I've been playing around a bit with Chi running, where the difference in style seems to be leaning forward from the ankles, now I'm getting achilles pain - could they be connected? Any thoughts?
Chi running: I've been playing around a bit with... - Couch to 5K
Chi running
Yes. I think in the chi running book it says that this may happen if the legs aren't relaxed enough, and suggests staying away from hills until the area feels better (or rest completely if too painful to run on). Myself I'm thinking maybe it's just getting used to the new movement, and could even be muscular rather than the achilles itself - like just a bit of DOMS?
Oh really? Thanks for that, I haven't read the book just watched a couple of videos and mugged up on it on line, and read posts here, so I didn't know that. I haven't really done that much of it, one session a couple of weeks ago, but normally I just run with what feels natural. Cambridge is flat as a pancake, and it came on half way through a 10 KM last week, so I had to run home on it.... It's not really really painful, but I don't want to aggravate it..
I think ot takes a long time to adapt to any new style or technique of doing something, be it running or doing any long-engrained movement. Much longer than we expect. I have been actively working on improving my form with a lot of pretty basic movements: squats, pushups etc, and whilst the tweaks are fairly minor in absolute terms, and definitely beneficial in the long-term, it is taking months of conscious repetition for the new methods to become 'natural', and in that time there has been a lot of minor discomfort as my muscles and sketal system gets used to working in a slightly different way.

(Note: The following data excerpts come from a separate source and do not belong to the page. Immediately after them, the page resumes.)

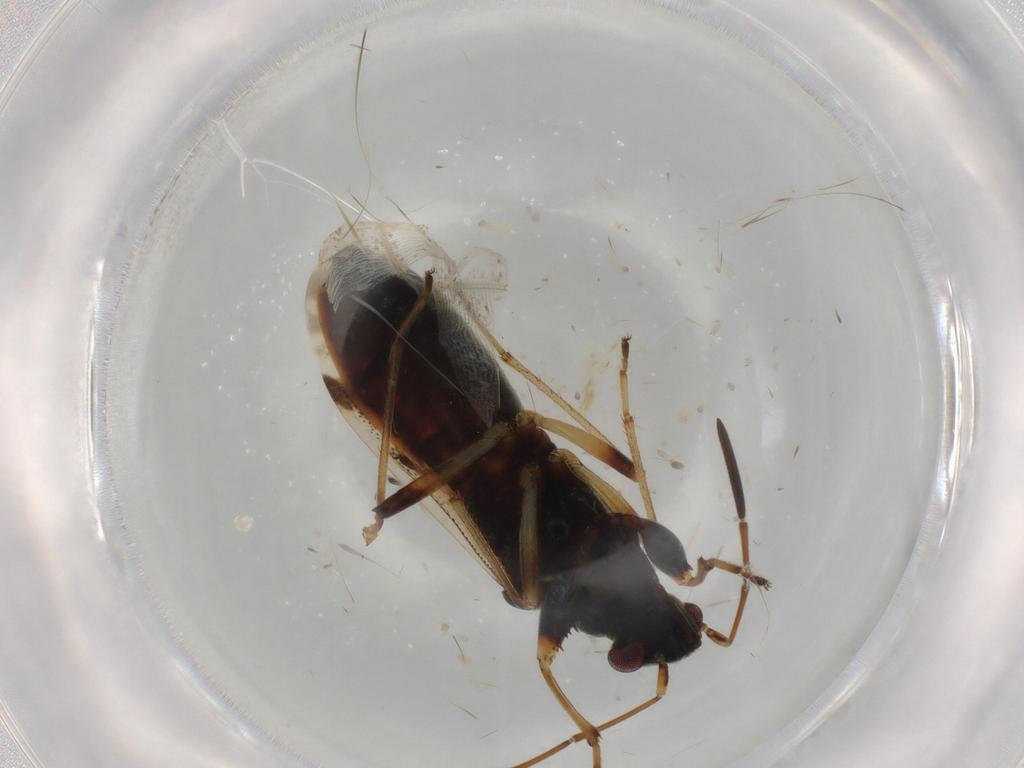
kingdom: Animalia
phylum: Arthropoda
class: Insecta
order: Hemiptera
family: Rhyparochromidae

I just work on a basis of if it hurts, backing off the intensity and/or volume a little. just to the point where it doesn't anymore, and then building back up again after a few days.
There are new techniques that we try that work and improve our performance and others we try that don't - different things suit different people - but I think we often don't try things for long enough. We have a go at a new thing, it feels uncomfortable at first, we feel a bit sore and it doesn't appear to give us any immediate visible gains, so we give it up as a non-starter, whereas it miight just be a matter of applying ourselves longer. I now make a point of sticking to programmes to the finish (or giving an experiment a set time) before evaluating whether they were effective or not, even if ot doesn't feel like its working halfway through.
That said, I looked at Chi Running and personally I found it, well, a bit too Chi orientated for me. I found Pose running clicked more for me. The to techniques are essentially very similar. Pose is just a more sciencey/form oriented where Chi is mindfulness etc.
I read somewhere - that we run because we can - not because we know how to!!!